O processo de conformidade com a nova legislação está a exigir das empresas um esforço considerável em termos de compliance com as novas regras. Além de estarem obrigadas a rever uma série de medidas organizacionais, técnicas/tecnológicas e de processamento de dados – para não falar no investimento financeiro que a conformidade implica -, há, também, um trabalho de mindset dos seus colaboradores que terá, obrigatoriamente, de ser levado a cabo.
De entre um conjunto vasto de medidas, as empresas terão de, por exemplo:
- Adotar mecanismos de segurança dos dados pessoais dos seus clientes;
- Proporcionar formação aos funcionários acerca das normas do RGPD;
- Avaliar a necessidade/obrigatoriedade de nomeação de um Encarregado de Proteção de Dados (EPD) [Data Protection Officer (DPO)], figura responsável por gerir o processo de conformidade dentro da empresa;
- Mapear e categorizar os dados pessoais recolhidos e tratados;
- Criar automatismos que simplifiquem a conformidade com o Regulamento;
- Comunicar às autoridades reguladoras e aos respetivos titulares dos dados a ocorrência de incidentes de violação de dados, no prazo de 72 horas, após ser conhecida uma falha de segurança.
O tipo e a quantidade de dados pessoais que uma empresa pode tratar dependem do motivo pelo qual estão a efetuar o tratamento (motivo jurídico) e da finalidade do mesmo. A empresa deve respeitar várias regras fundamentais, nomeadamente:
1. Os dados pessoais devem ser tratados de forma lícita e transparente, garantindo a lealdade do tratamento para com as pessoas cujos dados pessoais estão a ser tratados.
2. Devem existir finalidades específicas para o tratamento dos dados e a empresa deve comunicá-las às pessoas aquando da recolha dos seus dados pessoais.

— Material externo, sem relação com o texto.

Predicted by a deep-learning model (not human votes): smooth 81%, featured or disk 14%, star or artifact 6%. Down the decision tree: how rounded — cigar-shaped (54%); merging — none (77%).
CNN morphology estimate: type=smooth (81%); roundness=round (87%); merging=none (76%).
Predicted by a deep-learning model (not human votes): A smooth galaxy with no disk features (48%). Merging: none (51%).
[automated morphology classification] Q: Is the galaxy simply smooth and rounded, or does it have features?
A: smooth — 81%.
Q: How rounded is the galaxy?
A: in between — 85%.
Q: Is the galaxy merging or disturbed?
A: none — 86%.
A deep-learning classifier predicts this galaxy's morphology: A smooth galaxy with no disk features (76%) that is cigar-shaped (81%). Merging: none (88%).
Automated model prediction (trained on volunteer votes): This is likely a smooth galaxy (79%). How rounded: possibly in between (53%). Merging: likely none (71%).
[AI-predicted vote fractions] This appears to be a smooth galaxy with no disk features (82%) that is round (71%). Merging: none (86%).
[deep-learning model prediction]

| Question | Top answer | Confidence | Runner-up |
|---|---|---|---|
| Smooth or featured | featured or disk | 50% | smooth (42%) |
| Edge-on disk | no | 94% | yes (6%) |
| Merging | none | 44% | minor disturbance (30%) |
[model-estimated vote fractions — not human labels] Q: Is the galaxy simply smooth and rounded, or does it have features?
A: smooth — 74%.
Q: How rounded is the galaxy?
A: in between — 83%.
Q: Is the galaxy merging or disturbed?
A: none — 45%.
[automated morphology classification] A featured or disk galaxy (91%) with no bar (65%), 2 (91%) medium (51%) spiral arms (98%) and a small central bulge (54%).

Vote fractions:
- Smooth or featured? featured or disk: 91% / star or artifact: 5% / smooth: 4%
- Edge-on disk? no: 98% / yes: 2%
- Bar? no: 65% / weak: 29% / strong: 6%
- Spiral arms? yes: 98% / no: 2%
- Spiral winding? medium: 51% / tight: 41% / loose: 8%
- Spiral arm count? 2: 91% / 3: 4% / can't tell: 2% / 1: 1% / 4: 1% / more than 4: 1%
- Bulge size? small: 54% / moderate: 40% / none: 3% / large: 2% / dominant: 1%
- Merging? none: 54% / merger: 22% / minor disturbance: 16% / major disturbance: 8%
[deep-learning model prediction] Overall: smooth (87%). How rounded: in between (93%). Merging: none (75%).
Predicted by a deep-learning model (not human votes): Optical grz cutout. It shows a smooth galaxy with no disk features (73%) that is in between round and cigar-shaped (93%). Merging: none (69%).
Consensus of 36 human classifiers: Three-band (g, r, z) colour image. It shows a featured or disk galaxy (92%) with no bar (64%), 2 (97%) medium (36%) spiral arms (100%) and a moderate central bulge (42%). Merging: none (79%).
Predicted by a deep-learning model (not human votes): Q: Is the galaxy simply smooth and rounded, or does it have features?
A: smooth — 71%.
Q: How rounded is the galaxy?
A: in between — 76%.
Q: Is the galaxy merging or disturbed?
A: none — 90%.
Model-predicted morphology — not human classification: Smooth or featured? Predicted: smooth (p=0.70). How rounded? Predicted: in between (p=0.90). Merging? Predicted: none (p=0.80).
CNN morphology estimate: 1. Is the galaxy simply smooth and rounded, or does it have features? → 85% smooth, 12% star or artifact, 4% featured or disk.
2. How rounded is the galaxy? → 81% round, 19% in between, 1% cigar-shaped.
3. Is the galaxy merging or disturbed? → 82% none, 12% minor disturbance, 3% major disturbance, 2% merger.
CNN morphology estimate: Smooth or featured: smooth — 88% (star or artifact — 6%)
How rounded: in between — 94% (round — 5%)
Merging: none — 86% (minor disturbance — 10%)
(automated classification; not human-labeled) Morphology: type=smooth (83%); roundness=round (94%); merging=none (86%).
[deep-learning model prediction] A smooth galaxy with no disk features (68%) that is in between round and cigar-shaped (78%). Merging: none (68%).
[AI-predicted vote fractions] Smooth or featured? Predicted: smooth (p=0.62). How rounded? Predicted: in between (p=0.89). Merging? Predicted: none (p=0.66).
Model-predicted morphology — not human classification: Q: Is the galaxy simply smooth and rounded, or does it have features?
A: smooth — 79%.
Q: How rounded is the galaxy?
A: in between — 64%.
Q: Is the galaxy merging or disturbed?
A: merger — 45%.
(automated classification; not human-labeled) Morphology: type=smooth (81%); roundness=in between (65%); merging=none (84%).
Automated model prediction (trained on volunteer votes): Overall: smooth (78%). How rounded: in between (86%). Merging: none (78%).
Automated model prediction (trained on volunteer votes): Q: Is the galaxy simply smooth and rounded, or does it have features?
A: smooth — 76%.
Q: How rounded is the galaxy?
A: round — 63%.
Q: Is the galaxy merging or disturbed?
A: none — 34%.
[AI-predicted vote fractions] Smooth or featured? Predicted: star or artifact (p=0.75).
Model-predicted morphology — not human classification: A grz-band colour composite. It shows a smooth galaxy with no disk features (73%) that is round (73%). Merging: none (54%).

3. Uma empresa não pode simplesmente recolher dados pessoais para fins indefinidos.
4. A empresa deve recolher e tratar apenas os dados pessoais necessários para cumprir essa finalidade.
5. A empresa deve garantir que os dados pessoais são exatos e estão atualizados, tendo em conta as finalidades para as quais são tratados, e corrigi-los caso tal não se verifique.
6. A empresa não pode utilizar os dados pessoais para outras finalidades que não sejam compatíveis com a finalidade original da recolha.
7. A empresa deve garantir que os dados pessoais são conservados apenas durante o tempo necessário às finalidades para as quais foram recolhidos.
8. A empresa deve instalar garantias técnicas e organizacionais adequadas para garantir a segurança dos dados pessoais, incluindo a proteção contra o seu tratamento não autorizado ou ilícito e contra a sua perda, destruição ou danificação acidental, adotando as tecnologias adequadas.